### [Working data]
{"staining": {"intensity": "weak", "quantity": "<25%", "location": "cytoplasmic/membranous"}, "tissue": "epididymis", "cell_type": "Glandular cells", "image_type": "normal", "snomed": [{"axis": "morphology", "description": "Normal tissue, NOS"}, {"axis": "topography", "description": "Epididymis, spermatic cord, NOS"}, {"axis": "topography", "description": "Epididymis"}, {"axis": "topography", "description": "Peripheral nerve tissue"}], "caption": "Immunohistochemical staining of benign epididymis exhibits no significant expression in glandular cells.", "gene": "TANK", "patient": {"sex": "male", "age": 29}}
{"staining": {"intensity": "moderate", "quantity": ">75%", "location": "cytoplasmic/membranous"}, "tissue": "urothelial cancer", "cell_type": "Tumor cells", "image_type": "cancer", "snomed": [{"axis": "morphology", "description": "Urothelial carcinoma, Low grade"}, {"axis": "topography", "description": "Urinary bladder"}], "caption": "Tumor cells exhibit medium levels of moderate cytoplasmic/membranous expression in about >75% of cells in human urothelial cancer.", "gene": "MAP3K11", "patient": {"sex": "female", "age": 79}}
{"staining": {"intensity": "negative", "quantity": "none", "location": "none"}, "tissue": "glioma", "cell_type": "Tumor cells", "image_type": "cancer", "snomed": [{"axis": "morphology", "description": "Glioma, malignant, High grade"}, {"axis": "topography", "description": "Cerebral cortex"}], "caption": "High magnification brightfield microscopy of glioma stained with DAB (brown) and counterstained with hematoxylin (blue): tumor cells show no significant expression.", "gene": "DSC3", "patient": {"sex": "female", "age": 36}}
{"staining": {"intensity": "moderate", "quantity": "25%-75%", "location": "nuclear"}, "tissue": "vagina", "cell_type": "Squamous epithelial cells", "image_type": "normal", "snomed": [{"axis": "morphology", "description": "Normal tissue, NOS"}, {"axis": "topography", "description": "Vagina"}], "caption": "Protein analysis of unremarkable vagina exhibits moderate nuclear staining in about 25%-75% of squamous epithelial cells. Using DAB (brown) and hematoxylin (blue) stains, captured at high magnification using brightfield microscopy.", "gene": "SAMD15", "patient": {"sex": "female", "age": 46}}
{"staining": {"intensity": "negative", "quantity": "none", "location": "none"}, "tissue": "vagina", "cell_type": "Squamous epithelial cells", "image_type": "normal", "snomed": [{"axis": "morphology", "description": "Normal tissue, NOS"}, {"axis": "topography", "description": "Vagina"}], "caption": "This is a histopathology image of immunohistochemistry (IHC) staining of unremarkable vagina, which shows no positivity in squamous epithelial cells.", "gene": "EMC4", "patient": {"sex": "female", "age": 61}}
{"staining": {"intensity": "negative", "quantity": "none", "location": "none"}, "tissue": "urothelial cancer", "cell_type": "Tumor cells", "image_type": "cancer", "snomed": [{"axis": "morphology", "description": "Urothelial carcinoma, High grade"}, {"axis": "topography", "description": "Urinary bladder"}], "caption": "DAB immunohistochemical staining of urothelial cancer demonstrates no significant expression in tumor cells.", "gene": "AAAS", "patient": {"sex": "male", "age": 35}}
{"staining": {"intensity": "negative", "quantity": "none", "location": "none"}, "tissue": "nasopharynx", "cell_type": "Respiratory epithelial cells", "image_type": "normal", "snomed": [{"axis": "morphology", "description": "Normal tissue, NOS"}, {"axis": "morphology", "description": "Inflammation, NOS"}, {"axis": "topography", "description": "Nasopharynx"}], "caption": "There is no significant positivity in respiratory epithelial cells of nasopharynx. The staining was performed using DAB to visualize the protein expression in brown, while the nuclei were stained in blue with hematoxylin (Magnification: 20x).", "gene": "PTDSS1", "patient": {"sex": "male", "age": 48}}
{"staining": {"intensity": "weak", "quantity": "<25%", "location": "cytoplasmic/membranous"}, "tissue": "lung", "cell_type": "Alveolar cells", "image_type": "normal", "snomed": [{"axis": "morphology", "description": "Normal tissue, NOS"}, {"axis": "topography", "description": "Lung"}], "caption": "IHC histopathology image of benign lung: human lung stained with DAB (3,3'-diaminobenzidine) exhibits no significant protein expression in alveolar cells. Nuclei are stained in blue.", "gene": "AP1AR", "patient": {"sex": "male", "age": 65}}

### [Directions for this task]
Recopy all of the records verbatim.

### [Task output]
{"staining": {"intensity": "weak", "quantity": "<25%", "location": "cytoplasmic/membranous"}, "tissue": "epididymis", "cell_type": "Glandular cells", "image_type": "normal", "snomed": [{"axis": "morphology", "description": "Normal tissue, NOS"}, {"axis": "topography", "description": "Epididymis, spermatic cord, NOS"}, {"axis": "topography", "description": "Epididymis"}, {"axis": "topography", "description": "Peripheral nerve tissue"}], "caption": "Immunohistochemical staining of benign epididymis exhibits no significant expression in glandular cells.", "gene": "TANK", "patient": {"sex": "male", "age": 29}}
{"staining": {"intensity": "moderate", "quantity": ">75%", "location": "cytoplasmic/membranous"}, "tissue": "urothelial cancer", "cell_type": "Tumor cells", "image_type": "cancer", "snomed": [{"axis": "morphology", "description": "Urothelial carcinoma, Low grade"}, {"axis": "topography", "description": "Urinary bladder"}], "caption": "Tumor cells exhibit medium levels of moderate cytoplasmic/membranous expression in about >75% of cells in human urothelial cancer.", "gene": "MAP3K11", "patient": {"sex": "female", "age": 79}}
{"staining": {"intensity": "negative", "quantity": "none", "location": "none"}, "tissue": "glioma", "cell_type": "Tumor cells", "image_type": "cancer", "snomed": [{"axis": "morphology", "description": "Glioma, malignant, High grade"}, {"axis": "topography", "description": "Cerebral cortex"}], "caption": "High magnification brightfield microscopy of glioma stained with DAB (brown) and counterstained with hematoxylin (blue): tumor cells show no significant expression.", "gene": "DSC3", "patient": {"sex": "female", "age": 36}}
{"staining": {"intensity": "moderate", "quantity": "25%-75%", "location": "nuclear"}, "tissue": "vagina", "cell_type": "Squamous epithelial cells", "image_type": "normal", "snomed": [{"axis": "morphology", "description": "Normal tissue, NOS"}, {"axis": "topography", "description": "Vagina"}], "caption": "Protein analysis of unremarkable vagina exhibits moderate nuclear staining in about 25%-75% of squamous epithelial cells. Using DAB (brown) and hematoxylin (blue) stains, captured at high magnification using brightfield microscopy.", "gene": "SAMD15", "patient": {"sex": "female", "age": 46}}
{"staining": {"intensity": "negative", "quantity": "none", "location": "none"}, "tissue": "vagina", "cell_type": "Squamous epithelial cells", "image_type": "normal", "snomed": [{"axis": "morphology", "description": "Normal tissue, NOS"}, {"axis": "topography", "description": "Vagina"}], "caption": "This is a histopathology image of immunohistochemistry (IHC) staining of unremarkable vagina, which shows no positivity in squamous epithelial cells.", "gene": "EMC4", "patient": {"sex": "female", "age": 61}}
{"staining": {"intensity": "negative", "quantity": "none", "location": "none"}, "tissue": "urothelial cancer", "cell_type": "Tumor cells", "image_type": "cancer", "snomed": [{"axis": "morphology", "description": "Urothelial carcinoma, High grade"}, {"axis": "topography", "description": "Urinary bladder"}], "caption": "DAB immunohistochemical staining of urothelial cancer demonstrates no significant expression in tumor cells.", "gene": "AAAS", "patient": {"sex": "male", "age": 35}}
{"staining": {"intensity": "negative", "quantity": "none", "location": "none"}, "tissue": "nasopharynx", "cell_type": "Respiratory epithelial cells", "image_type": "normal", "snomed": [{"axis": "morphology", "description": "Normal tissue, NOS"}, {"axis": "morphology", "description": "Inflammation, NOS"}, {"axis": "topography", "description": "Nasopharynx"}], "caption": "There is no significant positivity in respiratory epithelial cells of nasopharynx. The staining was performed using DAB to visualize the protein expression in brown, while the nuclei were stained in blue with hematoxylin (Magnification: 20x).", "gene": "PTDSS1", "patient": {"sex": "male", "age": 48}}
{"staining": {"intensity": "weak", "quantity": "<25%", "location": "cytoplasmic/membranous"}, "tissue": "lung", "cell_type": "Alveolar cells", "image_type": "normal", "snomed": [{"axis": "morphology", "description": "Normal tissue, NOS"}, {"axis": "topography", "description": "Lung"}], "caption": "IHC histopathology image of benign lung: human lung stained with DAB (3,3'-diaminobenzidine) exhibits no significant protein expression in alveolar cells. Nuclei are stained in blue.", "gene": "AP1AR", "patient": {"sex": "male", "age": 65}}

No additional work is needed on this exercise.